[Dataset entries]

============================================================

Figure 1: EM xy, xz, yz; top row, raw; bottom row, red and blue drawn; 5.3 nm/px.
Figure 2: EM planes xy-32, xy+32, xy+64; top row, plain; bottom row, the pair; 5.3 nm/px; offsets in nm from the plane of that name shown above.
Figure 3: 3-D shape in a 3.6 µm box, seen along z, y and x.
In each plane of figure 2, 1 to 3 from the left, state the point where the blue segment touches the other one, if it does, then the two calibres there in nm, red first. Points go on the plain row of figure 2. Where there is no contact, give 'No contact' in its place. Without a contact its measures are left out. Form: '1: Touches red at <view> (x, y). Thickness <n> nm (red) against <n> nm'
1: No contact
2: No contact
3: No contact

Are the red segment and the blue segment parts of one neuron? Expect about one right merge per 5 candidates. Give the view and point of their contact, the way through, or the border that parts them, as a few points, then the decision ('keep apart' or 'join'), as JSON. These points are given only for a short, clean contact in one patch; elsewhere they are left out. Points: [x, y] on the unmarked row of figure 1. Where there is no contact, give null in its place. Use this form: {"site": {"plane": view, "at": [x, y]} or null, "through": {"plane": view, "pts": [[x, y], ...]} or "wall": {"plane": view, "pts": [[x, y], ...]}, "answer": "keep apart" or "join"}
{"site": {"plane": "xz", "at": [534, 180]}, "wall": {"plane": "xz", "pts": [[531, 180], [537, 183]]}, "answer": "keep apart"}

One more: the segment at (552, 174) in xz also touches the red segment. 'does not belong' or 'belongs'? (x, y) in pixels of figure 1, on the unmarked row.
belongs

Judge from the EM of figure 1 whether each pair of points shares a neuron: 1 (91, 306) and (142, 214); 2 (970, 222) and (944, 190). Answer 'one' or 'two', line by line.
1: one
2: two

============================================================

#### Goal of the exercise
Which lines run from the one containing "Judge from the" to the final line of the entries? Return those lines exactly, and only those.

#### Completed exercise
Judge from the EM of figure 1 whether each pair of points shares a neuron: 1 (91, 306) and (142, 214); 2 (970, 222) and (944, 190). Answer 'one' or 'two', line by line.
1: one
2: two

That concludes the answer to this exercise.